REQUIREMENT -> Output the data below exactly as it is, dropping the pictures from your copy.

AVAILABLE DATA ->

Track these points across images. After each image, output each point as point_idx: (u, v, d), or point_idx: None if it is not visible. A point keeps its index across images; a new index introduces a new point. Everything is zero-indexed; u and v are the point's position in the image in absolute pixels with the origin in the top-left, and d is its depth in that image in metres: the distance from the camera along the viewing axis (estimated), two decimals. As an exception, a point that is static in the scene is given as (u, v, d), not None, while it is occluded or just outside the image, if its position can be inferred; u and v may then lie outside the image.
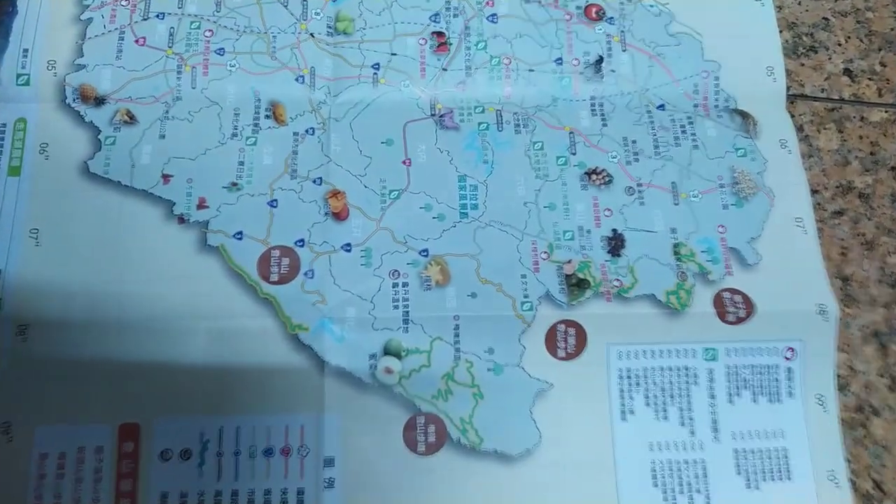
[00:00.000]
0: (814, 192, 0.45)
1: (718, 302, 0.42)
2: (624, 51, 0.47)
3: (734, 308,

TASK OUTPUT ->
Track these points across images. After each image, output each point as point_idx: (u, v, d), or point_idx: None if it is not visible. A point keeps its index across images; a new index introduces a new point. Everything is zero-indexed; u and v are the point's position in the image in absolute pixels with the origin in the top-left, and d is its depth in that image in metres: the distance from the camera along the viewing axis (estimated), two decimals. As an exception, a point that is static in the scene is given as (u, v, d), not None, while it is occluded or just outside the image, if its position can be inferred; u and v may then lie outside the image.
[00:00.000]
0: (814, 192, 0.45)
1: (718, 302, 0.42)
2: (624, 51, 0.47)
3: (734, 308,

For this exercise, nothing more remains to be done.